While Vera Cruz had sunk back into its accustomed calm, its inhabitants regarding the Americans more as a blessing than a curse, there were some evidences of Federals in the district surrounding, but little to show that they amounted to the dignity of an army. The only danger of a hostile dash appeared at the Tejar pumping station, nine miles from Vera Cruz, the focus of the water-supply of that city. Here two companies of marines were on duty, and on May 2nd a Mexican lieutenant and corporal appeared there with a white flag and demanded that the Americans should surrender within ten minutes.
"Hurry right back," was Major Russell's reply. "Do not waste any of the time stipulated."
Apparently some 500 men awaited the report of the officer, but these retired with a few scattering shots. General Funston, on hearing of this incident, immediately sent a strong reinforcement to Major Russell's aid. Other information received was that the railroad to Mexico City had been mined at short intervals and that artillery was being forwarded towards Vera Cruz. At once Funston requested a supply of artillery from the warships and measures were taken for sending a second brigade of troops from Galveston to strengthen his force.

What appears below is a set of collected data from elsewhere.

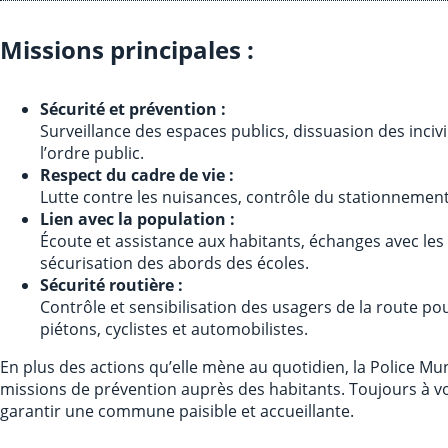
Missions principales :
Sécurité et prévention :
Surveillance des espaces publics, dissuasion des incivi
l’ordre public.
Respect du cadre de vie :
Lutte contre les nuisances, contrôle du stationnement
Lien avec la population :
Écoute et assistance aux habitants, échanges avec le
sécurisation des abords des écoles.
Sécurité routière :
Contrôle et sensibilisation des usagers de la route po
piétons, cyclistes et automobilistes.
En plus des actions qu’elle mène au quotidien, la Police M
missions de prévention auprès des habitants. Toujours à v
garantir une commune paisible et accueillante.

Meanwhile a new situation, of much wider scope, had developed, one looking towards mediation by external nations and an attempted settlement of the hostile relations existing. The difficulty caused by the hasty action of the Tampico colonel had spread into almost a world issue. The offer came on April 25th, from the three great South American Powers, Argentina, Brazil and Chili, known throughout the negotiations as the A-B-C diplomats. These Powers, which like the United States had declined to recognize Huerta, now tendered their good offices as mediators between the United States and the Huerta government. This offer was favorably received by both governments with the suggestion of the American Secretary of State, that the mediators should seek to restore peaceful conditions throughout Mexico and bring that distracted land again into a state of peace and happiness.